次の資料の各行を一字一句変えずに書き写してください。画像は解答に含めないでください。
=-=-=
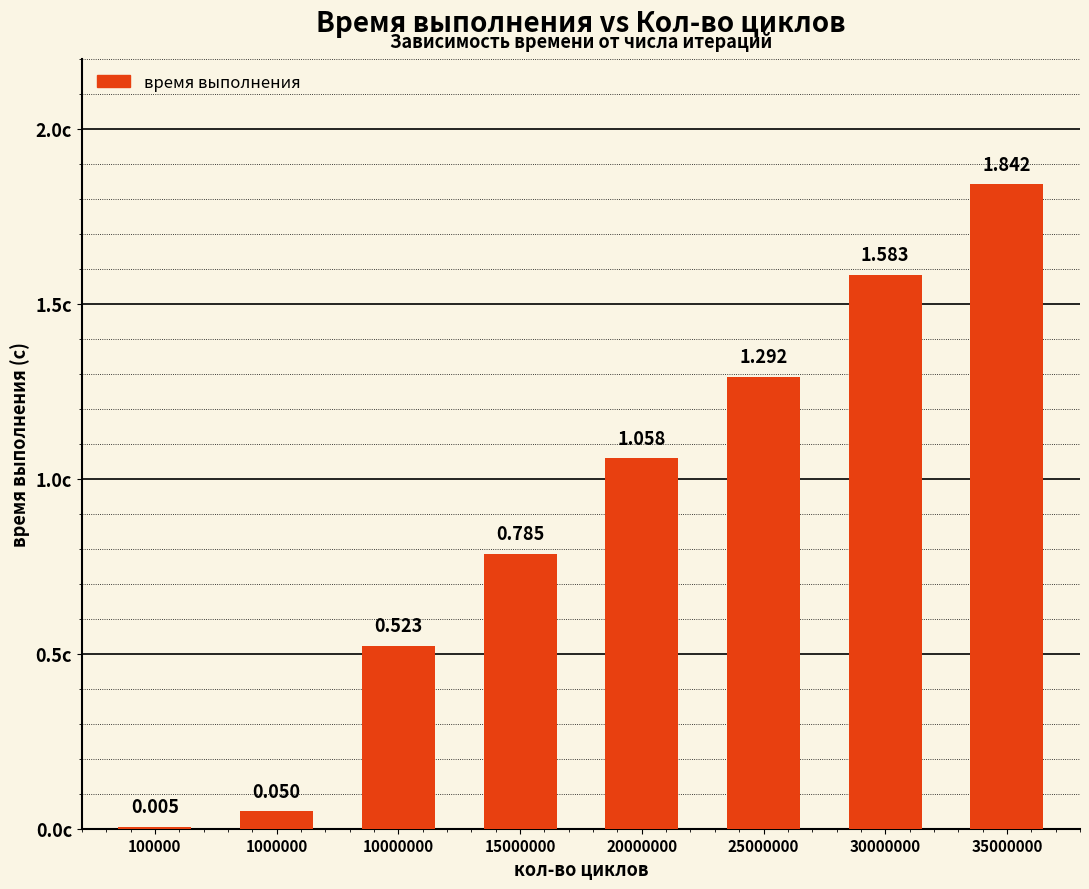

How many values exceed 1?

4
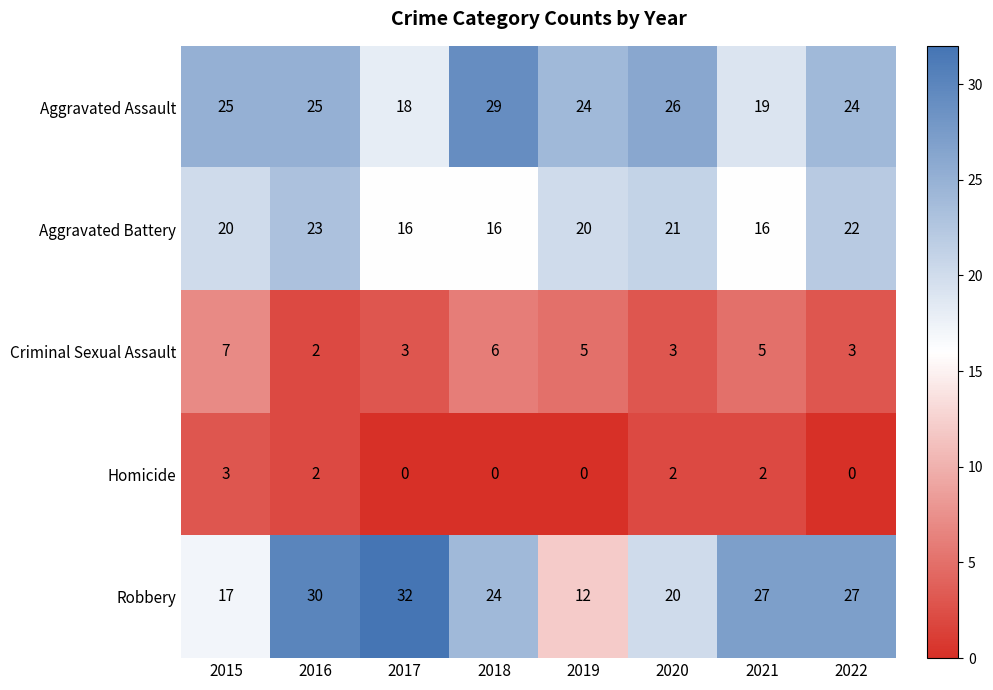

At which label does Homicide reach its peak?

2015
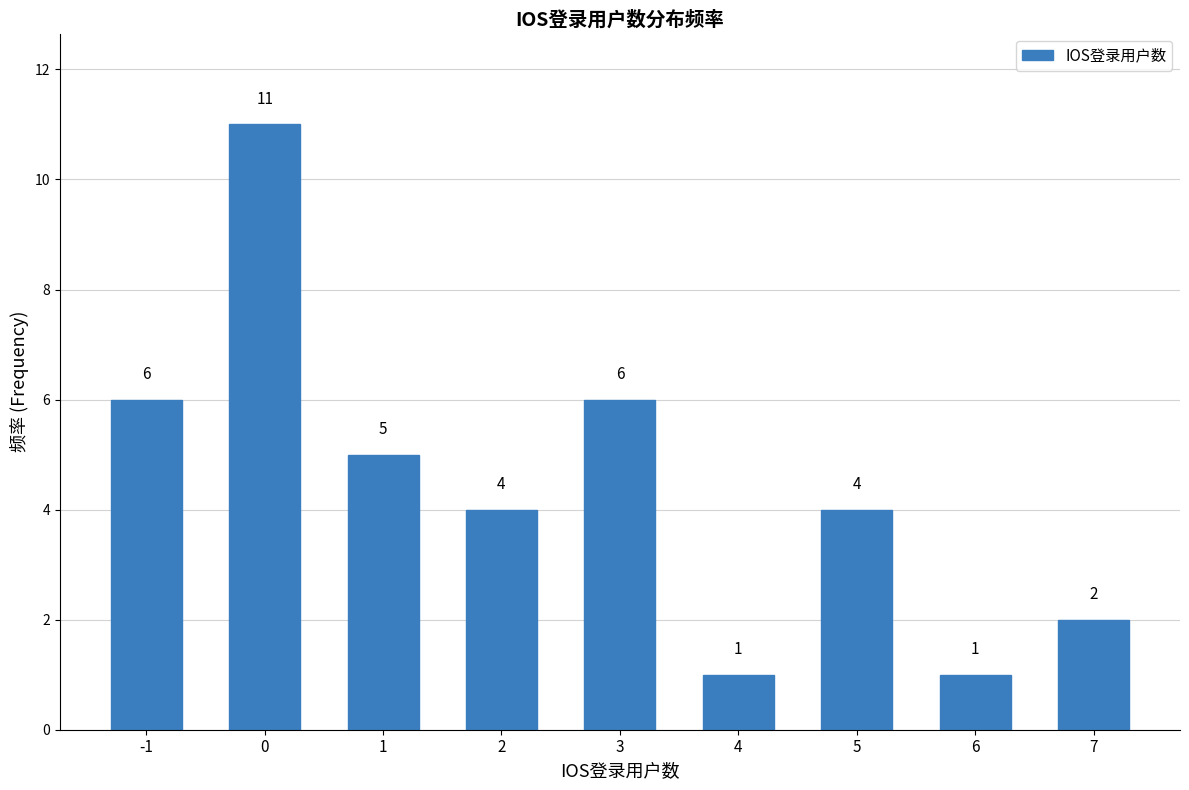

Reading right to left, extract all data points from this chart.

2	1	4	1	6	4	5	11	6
=-=-=
* _この問題の解答_
How many values exceed 1?

4

At which label does Homicide reach its peak?

2015

Reading right to left, extract all data points from this chart.

2	1	4	1	6	4	5	11	6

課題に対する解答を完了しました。